From a logical point of view of data processing deployment and control, AliECS deals with concepts such as environments, roles and tasks, the understanding of which is paramount for using AliECS effectively.

AliECS Environment

Tasks

The basic unit of scheduling in AliECS is a task. A task generally corresponds to a process. Sometimes this is a process that can receive and respond to OCC-compatible control messages (also called a stateful task), and other times this is simply a shell script or command line tool invocation (also called a stateless task or basic task).

Workflows, roles and environments

All AliECS workflows are collections of tasks, which together form a coherent data processing chain.

Tasks are the leaves in a tree of roles. A role is a runtime subdivision of the complete system, it represents a kind of operation along with its resources (but less than a complete data processing chain). Each task implements one or more roles. Roles allow binding tasks or groups of tasks to specific host attributes, detectors and configuration values. Each role represents either a single task, or a group of child roles. While tasks are leaves, roles are all the other nodes in the control tree of an environment.

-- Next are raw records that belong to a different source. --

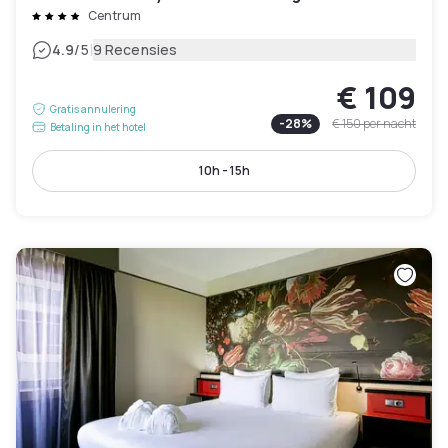
Centrum
|
4.9
/5
9 Recensies
€ 109
Gratis annulering
-
28
%
€ 150
per nacht
Betaling in het hotel
10h - 15h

These novel, more flexible and more easily deployable abstractions represent the evolution of Run 2 abstractions such as ECS partitions. In memory, a tree of O² roles, along with their tasks and their configuration is a workflow. A workflow aggregates the collective state of its constituent O2 roles. A running workflow, along with associated detectors and other hardware and software resources required for experiment operation constitutes an environment.

Activities and runs

Activity and (data-taking) run are used interchangeably in AliECS. Run is a term present in ALICE from the beginning, while activity was introduced in the early days of the O2 project when it was not clear how the idea of a run would evolve.

A run is a period of data taking, which is defined by a start and end time, typically lasting several hours at most. It is identified by a run number, which is a monotonically increasing integer. It is also associated with a set of configuration parameters, which are used to configure the data processing chain.

Run has also a second meaning at CERN, which is understood as a period of LHC operations, lasting a few years and separated by Long Shutdowns. These operational runs are not to be mistaken with data-taking runs.